A consortium led by investment bank Goldman Sachs has increased its takeover offer for Associated British Ports (ABP) to £2.8 billion ($5.1 billion) in its latest effort to secure the UK company.
In an e-mailed statement today, the New-York based company said that the new bid was worth 910 pence per share, up from its June 15th offer of 840p per share, which was matched by rival bidder Macquarie.
Responding to Goldman Sachs' latest offer the Australian bank urged ABP shareholders to take no action on the bid. It said the Macquarie-led consortium was "considering its position and a further announcement would be made in due course".
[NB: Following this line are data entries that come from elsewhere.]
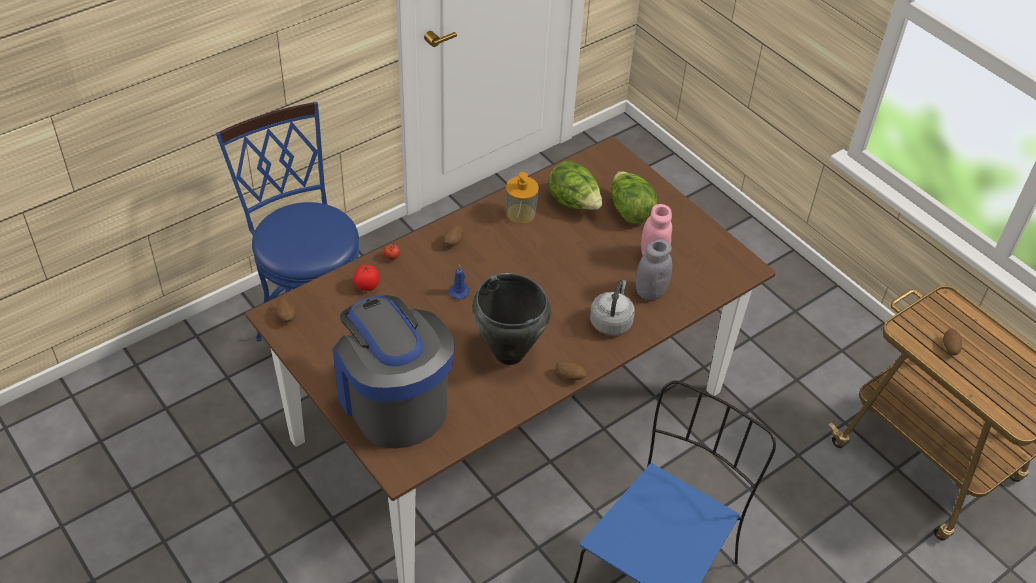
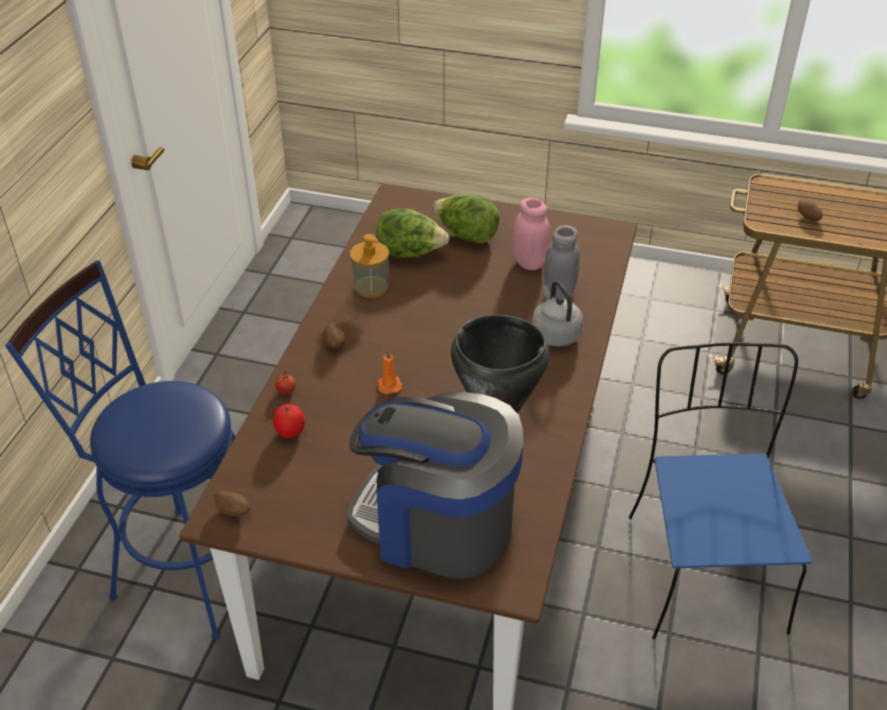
camera: 35 degrees left, 5 degrees down
(459, 291) = (389, 384): blue candle -> orange candle
(570, 376) = (574, 401): potato -> none

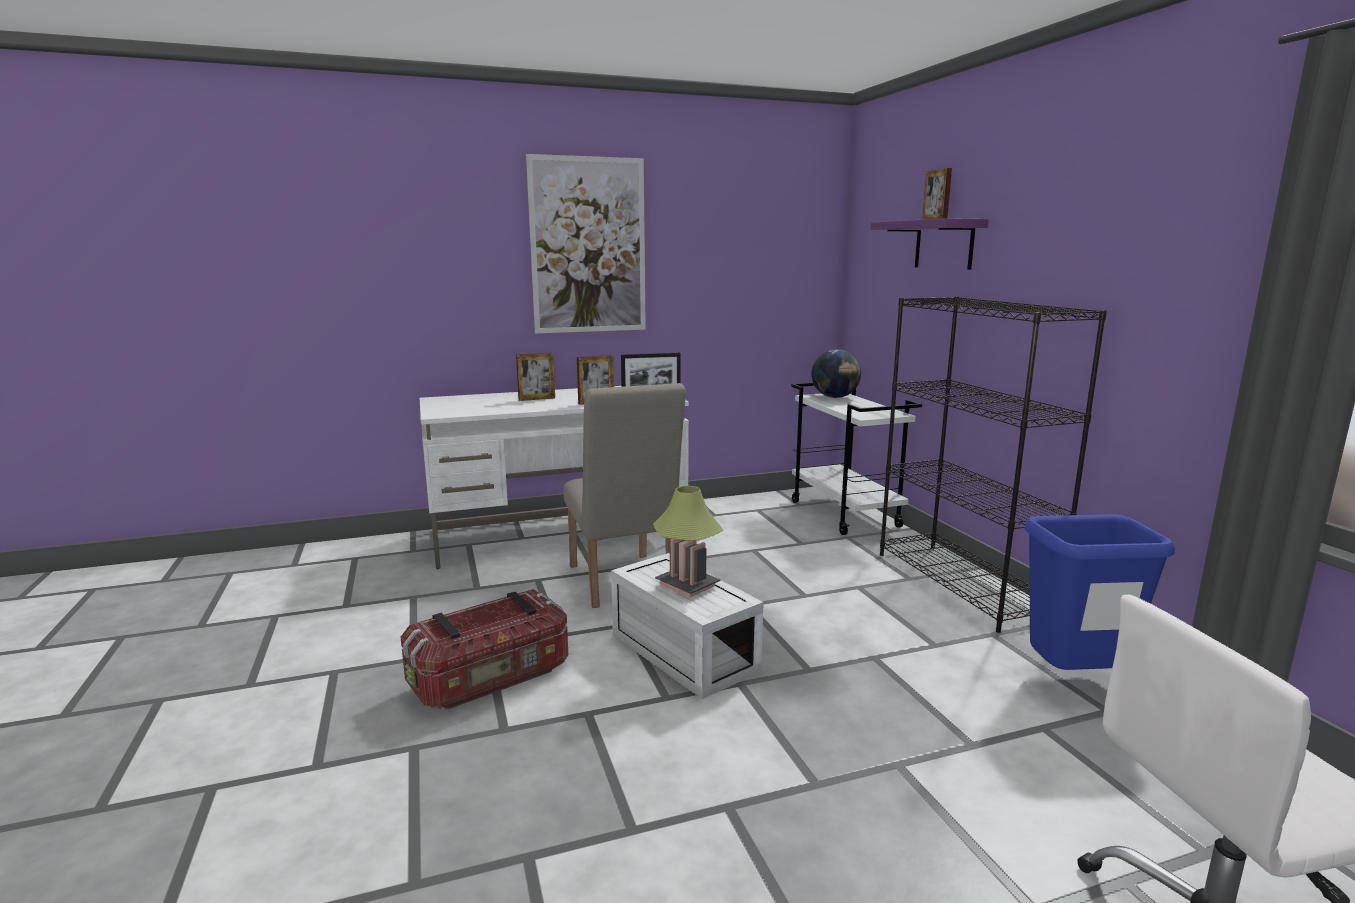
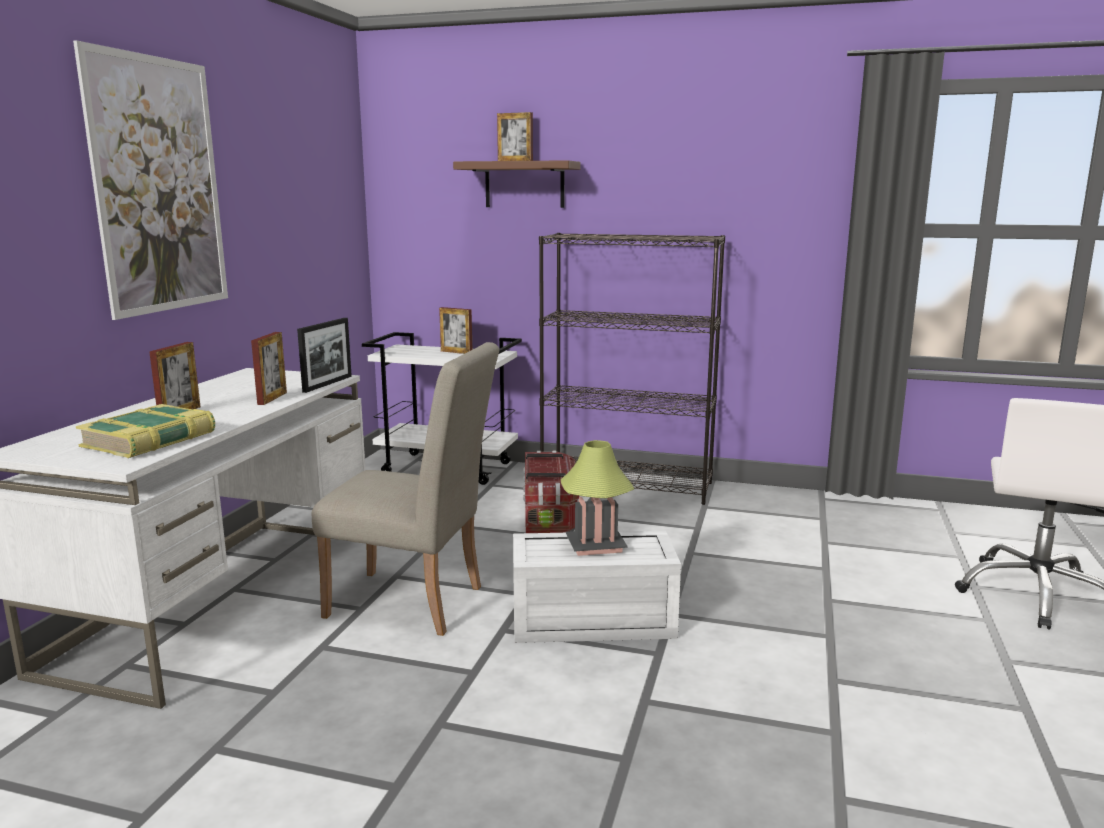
camera: 55 degrees left, 0 degrees up
(479, 408) = (150, 440): none -> book
(491, 678) = (515, 739): storage box -> storage box (549, 515)
(835, 397) = (409, 350): globe -> none
(862, 406) = (456, 352): none -> picture frame
(944, 244) = (524, 185): purple shelf -> brown shelf
(1072, 681) = (783, 512): blue trash can -> none

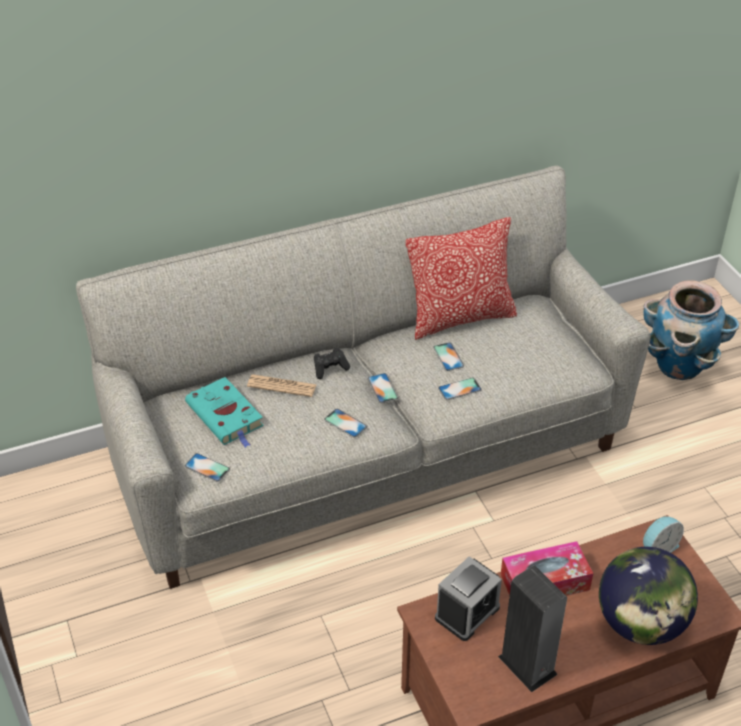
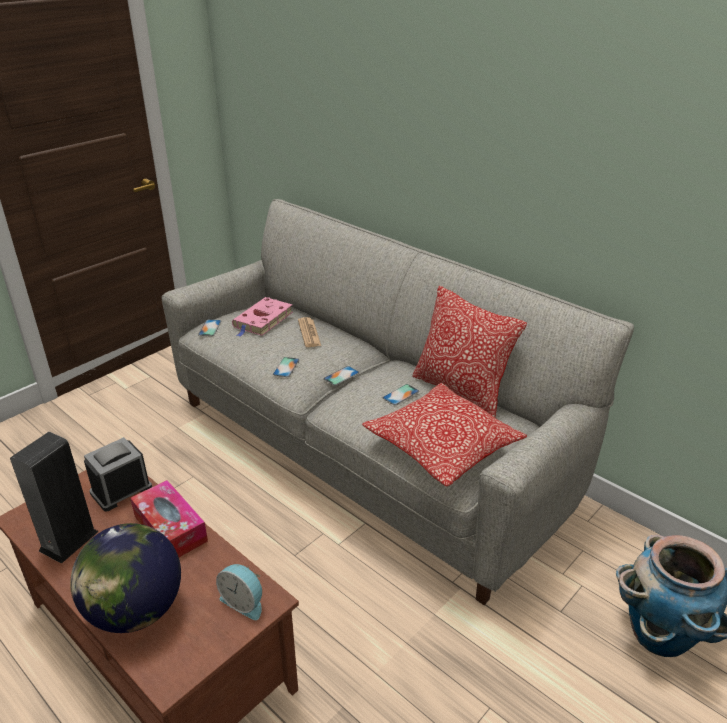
camera: 65 degrees right, 10 degrees down
(226, 416) = (262, 320): turquoise book -> pink book
(330, 368) = (344, 347): black game controller -> none
(459, 389) = (364, 409): phone -> none
(467, 613) = (121, 490): alarm clock -> alarm clock turned 120 degrees clockwise
(541, 359) = (442, 447): none -> pillow

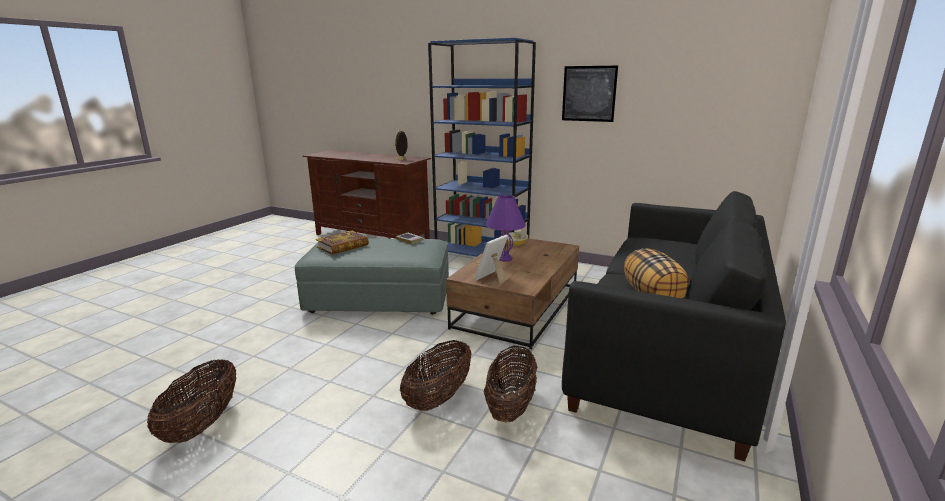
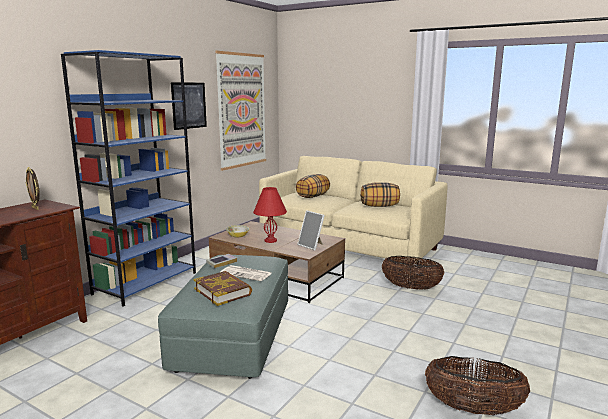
camera: 85 degrees left, 5 degrees down
(380, 250) = (247, 274): none -> newspaper
(438, 398) = (407, 308): basket -> none
(504, 258) = (270, 240): purple table lamp -> red table lamp
(667, 251) = (313, 196): none -> pillow
(668, 353) = (349, 247): black sofa -> beige sofa
(694, 106) = (242, 110): none -> picture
But in a statement, ABP said that its board of directors would recommend that investors accept the offer, made under the company established to front the bid, Admiral Acquisitions.
"The boards of directors of Admiral and ABP announce that after a competitive process they have reached agreement on the terms of recommended revised proposals for the acquisition of the entire issued and to be issued share capital of ABP by Admiral", the company said.
ABP, which owns 21 ports in the UK and handles around a quarter of the country's seabourne trade, said that the company considered the Goldman-Sachs bid to be "fair and reasonable".
The Goldman Sachs-led consortium includes Canada's Borealis Infrastructure, the investment division of Ontario pension fund OMERS; GIC Special Investments, the private equity arm of the Singapore Government Investment Corporation and Prudential, the UK's second-largest insurer.
Macquarie and the UK venture capital firm 3i Group are bidding with the Canada Pension Plan Investment Board, which oversees Canada's biggest taxpayer-funded retirement plan and Industry Funds Management, a Melbourne-based pension- fund manager.
Goldman Sachs' revised offer marks the latest development in a bidding war between the two consortiums.
The world's largest securities firm, which originally made an 810p per share offer for ABP on June 14th, will be keen to finalise a takeover deal after being forced to withdraw from a bidding war over airports operator BAA earlier this month.
Ports have become increasingly attractive takeover targets in recent times, with their stable income streams and property assets particularly appealing given the growth in world trade. In March, Dubai's DP World bought P&O for $6.8 billion after beating competition from Singapore's PSA International.